- [What the task asks] Please output exactly the part of the records below that opens with the line containing "Breast MRI, one axial slice. Cropped" and closes with the line containing "Breast MRI, one axial slice. Slice", both lines included, and nothing else.
==== Dataset ====
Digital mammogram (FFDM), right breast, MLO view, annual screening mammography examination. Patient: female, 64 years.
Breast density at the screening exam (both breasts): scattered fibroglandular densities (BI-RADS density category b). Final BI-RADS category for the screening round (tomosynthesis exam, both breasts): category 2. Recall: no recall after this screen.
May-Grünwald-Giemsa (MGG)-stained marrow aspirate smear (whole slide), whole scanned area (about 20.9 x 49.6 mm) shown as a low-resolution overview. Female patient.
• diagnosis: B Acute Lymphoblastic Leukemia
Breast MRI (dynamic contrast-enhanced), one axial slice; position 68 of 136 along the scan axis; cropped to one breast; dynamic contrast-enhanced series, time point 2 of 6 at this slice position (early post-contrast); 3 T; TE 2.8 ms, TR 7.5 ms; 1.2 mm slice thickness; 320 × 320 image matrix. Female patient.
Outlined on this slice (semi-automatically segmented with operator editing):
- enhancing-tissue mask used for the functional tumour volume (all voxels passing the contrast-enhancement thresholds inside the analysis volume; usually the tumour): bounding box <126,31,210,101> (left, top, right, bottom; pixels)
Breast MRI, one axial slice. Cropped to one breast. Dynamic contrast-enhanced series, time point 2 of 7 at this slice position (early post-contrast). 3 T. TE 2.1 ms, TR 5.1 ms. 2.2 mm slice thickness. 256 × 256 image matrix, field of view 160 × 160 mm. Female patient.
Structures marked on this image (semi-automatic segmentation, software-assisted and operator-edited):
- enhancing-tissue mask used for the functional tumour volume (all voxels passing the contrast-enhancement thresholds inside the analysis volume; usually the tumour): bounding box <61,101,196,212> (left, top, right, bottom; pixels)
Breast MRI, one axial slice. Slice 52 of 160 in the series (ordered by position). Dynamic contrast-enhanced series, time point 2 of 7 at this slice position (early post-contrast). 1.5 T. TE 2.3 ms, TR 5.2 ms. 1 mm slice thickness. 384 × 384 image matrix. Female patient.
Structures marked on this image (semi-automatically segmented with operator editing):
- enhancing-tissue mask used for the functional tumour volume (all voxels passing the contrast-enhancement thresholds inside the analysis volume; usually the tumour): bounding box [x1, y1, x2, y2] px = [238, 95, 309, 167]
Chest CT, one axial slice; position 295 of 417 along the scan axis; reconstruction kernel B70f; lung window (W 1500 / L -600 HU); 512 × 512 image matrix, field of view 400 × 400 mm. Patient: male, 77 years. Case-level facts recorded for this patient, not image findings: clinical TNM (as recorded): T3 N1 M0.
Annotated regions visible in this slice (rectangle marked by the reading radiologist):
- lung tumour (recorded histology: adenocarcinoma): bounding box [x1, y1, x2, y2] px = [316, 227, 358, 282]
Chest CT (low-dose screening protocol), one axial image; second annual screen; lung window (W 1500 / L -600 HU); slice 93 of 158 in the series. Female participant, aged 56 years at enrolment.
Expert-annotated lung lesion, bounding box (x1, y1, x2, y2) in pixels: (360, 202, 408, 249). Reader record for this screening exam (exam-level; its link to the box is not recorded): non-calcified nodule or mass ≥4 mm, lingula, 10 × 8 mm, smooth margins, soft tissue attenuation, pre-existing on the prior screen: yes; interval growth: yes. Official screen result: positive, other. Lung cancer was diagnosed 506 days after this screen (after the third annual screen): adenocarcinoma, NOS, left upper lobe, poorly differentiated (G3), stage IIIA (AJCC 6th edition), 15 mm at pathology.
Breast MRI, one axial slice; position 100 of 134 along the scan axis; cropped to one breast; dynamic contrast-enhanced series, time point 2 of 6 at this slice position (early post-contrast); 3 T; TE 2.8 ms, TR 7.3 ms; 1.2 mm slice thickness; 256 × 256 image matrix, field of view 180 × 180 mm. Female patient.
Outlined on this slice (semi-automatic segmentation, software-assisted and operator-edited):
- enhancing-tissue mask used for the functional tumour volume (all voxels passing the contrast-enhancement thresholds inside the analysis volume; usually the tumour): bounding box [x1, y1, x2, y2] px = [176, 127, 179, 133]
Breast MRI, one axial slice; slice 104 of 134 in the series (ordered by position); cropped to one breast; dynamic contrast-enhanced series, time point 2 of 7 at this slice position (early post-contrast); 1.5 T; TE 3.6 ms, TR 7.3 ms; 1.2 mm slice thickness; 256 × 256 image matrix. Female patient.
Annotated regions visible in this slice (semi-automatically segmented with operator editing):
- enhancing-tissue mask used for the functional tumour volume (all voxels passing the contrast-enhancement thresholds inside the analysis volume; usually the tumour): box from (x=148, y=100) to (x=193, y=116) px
====
- [Response below]
Breast MRI, one axial slice. Cropped to one breast. Dynamic contrast-enhanced series, time point 2 of 7 at this slice position (early post-contrast). 3 T. TE 2.1 ms, TR 5.1 ms. 2.2 mm slice thickness. 256 × 256 image matrix, field of view 160 × 160 mm. Female patient.
Structures marked on this image (semi-automatic segmentation, software-assisted and operator-edited):
- enhancing-tissue mask used for the functional tumour volume (all voxels passing the contrast-enhancement thresholds inside the analysis volume; usually the tumour): bounding box <61,101,196,212> (left, top, right, bottom; pixels)
Breast MRI, one axial slice. Slice 52 of 160 in the series (ordered by position). Dynamic contrast-enhanced series, time point 2 of 7 at this slice position (early post-contrast). 1.5 T. TE 2.3 ms, TR 5.2 ms. 1 mm slice thickness. 384 × 384 image matrix. Female patient.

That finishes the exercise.